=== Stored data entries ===
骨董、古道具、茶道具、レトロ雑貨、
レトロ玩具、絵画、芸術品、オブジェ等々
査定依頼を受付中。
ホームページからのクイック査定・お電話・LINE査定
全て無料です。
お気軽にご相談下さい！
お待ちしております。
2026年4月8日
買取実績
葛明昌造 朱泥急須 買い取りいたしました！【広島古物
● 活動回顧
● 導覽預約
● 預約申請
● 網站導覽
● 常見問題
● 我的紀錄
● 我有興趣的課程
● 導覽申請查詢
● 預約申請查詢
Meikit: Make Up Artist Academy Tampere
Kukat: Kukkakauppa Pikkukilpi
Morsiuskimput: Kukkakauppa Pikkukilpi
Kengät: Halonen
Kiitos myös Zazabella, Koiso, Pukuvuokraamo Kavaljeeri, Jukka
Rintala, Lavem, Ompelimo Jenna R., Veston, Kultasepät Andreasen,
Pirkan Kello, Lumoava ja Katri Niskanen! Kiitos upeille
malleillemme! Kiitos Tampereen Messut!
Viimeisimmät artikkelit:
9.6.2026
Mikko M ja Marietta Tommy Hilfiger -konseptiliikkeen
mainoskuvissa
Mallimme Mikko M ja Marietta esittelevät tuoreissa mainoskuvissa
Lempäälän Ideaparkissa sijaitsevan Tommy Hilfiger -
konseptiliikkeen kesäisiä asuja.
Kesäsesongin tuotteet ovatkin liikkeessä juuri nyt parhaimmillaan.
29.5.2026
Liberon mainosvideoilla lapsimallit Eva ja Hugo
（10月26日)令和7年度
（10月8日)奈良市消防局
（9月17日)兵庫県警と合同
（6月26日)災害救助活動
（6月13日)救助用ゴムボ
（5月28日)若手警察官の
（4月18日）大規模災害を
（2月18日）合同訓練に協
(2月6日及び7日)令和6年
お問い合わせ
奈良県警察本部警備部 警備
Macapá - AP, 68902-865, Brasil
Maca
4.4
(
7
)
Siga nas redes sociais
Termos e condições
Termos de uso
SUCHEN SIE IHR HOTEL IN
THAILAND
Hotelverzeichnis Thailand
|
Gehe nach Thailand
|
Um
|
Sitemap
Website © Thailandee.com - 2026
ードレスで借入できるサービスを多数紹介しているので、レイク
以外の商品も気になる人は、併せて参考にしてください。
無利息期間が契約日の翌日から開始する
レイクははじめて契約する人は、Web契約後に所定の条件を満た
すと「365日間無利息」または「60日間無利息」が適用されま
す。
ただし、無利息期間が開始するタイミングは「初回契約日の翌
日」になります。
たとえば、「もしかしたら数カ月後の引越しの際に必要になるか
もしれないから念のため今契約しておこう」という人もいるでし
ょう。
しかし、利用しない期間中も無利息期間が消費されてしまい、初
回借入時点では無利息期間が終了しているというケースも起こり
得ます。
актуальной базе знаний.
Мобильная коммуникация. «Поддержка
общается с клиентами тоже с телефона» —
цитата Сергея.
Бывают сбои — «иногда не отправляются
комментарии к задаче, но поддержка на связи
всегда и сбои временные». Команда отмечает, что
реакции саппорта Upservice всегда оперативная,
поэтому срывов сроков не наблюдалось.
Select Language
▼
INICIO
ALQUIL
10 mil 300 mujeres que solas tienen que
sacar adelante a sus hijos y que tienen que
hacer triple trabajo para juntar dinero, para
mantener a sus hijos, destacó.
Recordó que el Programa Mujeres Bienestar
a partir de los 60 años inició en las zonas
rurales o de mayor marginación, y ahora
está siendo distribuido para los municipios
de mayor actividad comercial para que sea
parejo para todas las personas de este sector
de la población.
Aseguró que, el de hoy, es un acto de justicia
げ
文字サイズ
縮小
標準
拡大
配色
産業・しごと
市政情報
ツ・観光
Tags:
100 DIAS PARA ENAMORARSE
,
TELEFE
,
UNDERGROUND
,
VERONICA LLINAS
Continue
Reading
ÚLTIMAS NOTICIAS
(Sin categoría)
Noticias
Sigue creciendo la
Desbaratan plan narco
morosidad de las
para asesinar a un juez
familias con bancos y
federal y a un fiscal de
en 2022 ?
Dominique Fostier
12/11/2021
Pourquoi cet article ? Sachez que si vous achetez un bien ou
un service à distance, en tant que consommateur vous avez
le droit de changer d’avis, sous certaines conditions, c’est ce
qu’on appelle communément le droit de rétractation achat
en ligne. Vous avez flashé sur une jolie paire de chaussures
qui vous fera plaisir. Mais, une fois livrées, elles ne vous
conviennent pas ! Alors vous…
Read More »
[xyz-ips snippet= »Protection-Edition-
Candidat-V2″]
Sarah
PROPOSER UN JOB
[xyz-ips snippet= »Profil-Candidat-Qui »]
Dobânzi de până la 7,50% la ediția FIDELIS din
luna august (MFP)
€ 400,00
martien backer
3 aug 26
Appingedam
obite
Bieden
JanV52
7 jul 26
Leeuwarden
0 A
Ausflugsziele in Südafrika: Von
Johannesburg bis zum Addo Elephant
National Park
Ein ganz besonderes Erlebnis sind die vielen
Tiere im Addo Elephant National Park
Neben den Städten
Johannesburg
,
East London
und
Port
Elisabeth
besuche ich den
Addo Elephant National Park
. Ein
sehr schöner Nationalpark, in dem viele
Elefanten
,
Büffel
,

=== YOUR GOAL ===
Please copy each line above exactly as written.

=== EXERCISE ANSWER ===
骨董、古道具、茶道具、レトロ雑貨、
レトロ玩具、絵画、芸術品、オブジェ等々
査定依頼を受付中。
ホームページからのクイック査定・お電話・LINE査定
全て無料です。
お気軽にご相談下さい！
お待ちしております。
2026年4月8日
買取実績
葛明昌造 朱泥急須 買い取りいたしました！【広島古物
● 活動回顧
● 導覽預約
● 預約申請
● 網站導覽
● 常見問題
● 我的紀錄
● 我有興趣的課程
● 導覽申請查詢
● 預約申請查詢
Meikit: Make Up Artist Academy Tampere
Kukat: Kukkakauppa Pikkukilpi
Morsiuskimput: Kukkakauppa Pikkukilpi
Kengät: Halonen
Kiitos myös Zazabella, Koiso, Pukuvuokraamo Kavaljeeri, Jukka
Rintala, Lavem, Ompelimo Jenna R., Veston, Kultasepät Andreasen,
Pirkan Kello, Lumoava ja Katri Niskanen! Kiitos upeille
malleillemme! Kiitos Tampereen Messut!
Viimeisimmät artikkelit:
9.6.2026
Mikko M ja Marietta Tommy Hilfiger -konseptiliikkeen
mainoskuvissa
Mallimme Mikko M ja Marietta esittelevät tuoreissa mainoskuvissa
Lempäälän Ideaparkissa sijaitsevan Tommy Hilfiger -
konseptiliikkeen kesäisiä asuja.
Kesäsesongin tuotteet ovatkin liikkeessä juuri nyt parhaimmillaan.
29.5.2026
Liberon mainosvideoilla lapsimallit Eva ja Hugo
（10月26日)令和7年度
（10月8日)奈良市消防局
（9月17日)兵庫県警と合同
（6月26日)災害救助活動
（6月13日)救助用ゴムボ
（5月28日)若手警察官の
（4月18日）大規模災害を
（2月18日）合同訓練に協
(2月6日及び7日)令和6年
お問い合わせ
奈良県警察本部警備部 警備
Macapá - AP, 68902-865, Brasil
Maca
4.4
(
7
)
Siga nas redes sociais
Termos e condições
Termos de uso
SUCHEN SIE IHR HOTEL IN
THAILAND
Hotelverzeichnis Thailand
|
Gehe nach Thailand
|
Um
|
Sitemap
Website © Thailandee.com - 2026
ードレスで借入できるサービスを多数紹介しているので、レイク
以外の商品も気になる人は、併せて参考にしてください。
無利息期間が契約日の翌日から開始する
レイクははじめて契約する人は、Web契約後に所定の条件を満た
すと「365日間無利息」または「60日間無利息」が適用されま
す。
ただし、無利息期間が開始するタイミングは「初回契約日の翌
日」になります。
たとえば、「もしかしたら数カ月後の引越しの際に必要になるか
もしれないから念のため今契約しておこう」という人もいるでし
ょう。
しかし、利用しない期間中も無利息期間が消費されてしまい、初
回借入時点では無利息期間が終了しているというケースも起こり
得ます。
актуальной базе знаний.
Мобильная коммуникация. «Поддержка
общается с клиентами тоже с телефона» —
цитата Сергея.
Бывают сбои — «иногда не отправляются
комментарии к задаче, но поддержка на связи
всегда и сбои временные». Команда отмечает, что
реакции саппорта Upservice всегда оперативная,
поэтому срывов сроков не наблюдалось.
Select Language
▼
INICIO
ALQUIL
10 mil 300 mujeres que solas tienen que
sacar adelante a sus hijos y que tienen que
hacer triple trabajo para juntar dinero, para
mantener a sus hijos, destacó.
Recordó que el Programa Mujeres Bienestar
a partir de los 60 años inició en las zonas
rurales o de mayor marginación, y ahora
está siendo distribuido para los municipios
de mayor actividad comercial para que sea
parejo para todas las personas de este sector
de la población.
Aseguró que, el de hoy, es un acto de justicia
げ
文字サイズ
縮小
標準
拡大
配色
産業・しごと
市政情報
ツ・観光
Tags:
100 DIAS PARA ENAMORARSE
,
TELEFE
,
UNDERGROUND
,
VERONICA LLINAS
Continue
Reading
ÚLTIMAS NOTICIAS
(Sin categoría)
Noticias
Sigue creciendo la
Desbaratan plan narco
morosidad de las
para asesinar a un juez
familias con bancos y
federal y a un fiscal de
en 2022 ?
Dominique Fostier
12/11/2021
Pourquoi cet article ? Sachez que si vous achetez un bien ou
un service à distance, en tant que consommateur vous avez
le droit de changer d’avis, sous certaines conditions, c’est ce
qu’on appelle communément le droit de rétractation achat
en ligne. Vous avez flashé sur une jolie paire de chaussures
qui vous fera plaisir. Mais, une fois livrées, elles ne vous
conviennent pas ! Alors vous…
Read More »
[xyz-ips snippet= »Protection-Edition-
Candidat-V2″]
Sarah
PROPOSER UN JOB
[xyz-ips snippet= »Profil-Candidat-Qui »]
Dobânzi de până la 7,50% la ediția FIDELIS din
luna august (MFP)
€ 400,00
martien backer
3 aug 26
Appingedam
obite
Bieden
JanV52
7 jul 26
Leeuwarden
0 A
Ausflugsziele in Südafrika: Von
Johannesburg bis zum Addo Elephant
National Park
Ein ganz besonderes Erlebnis sind die vielen
Tiere im Addo Elephant National Park
Neben den Städten
Johannesburg
,
East London
und
Port
Elisabeth
besuche ich den
Addo Elephant National Park
. Ein
sehr schöner Nationalpark, in dem viele
Elefanten
,
Büffel
,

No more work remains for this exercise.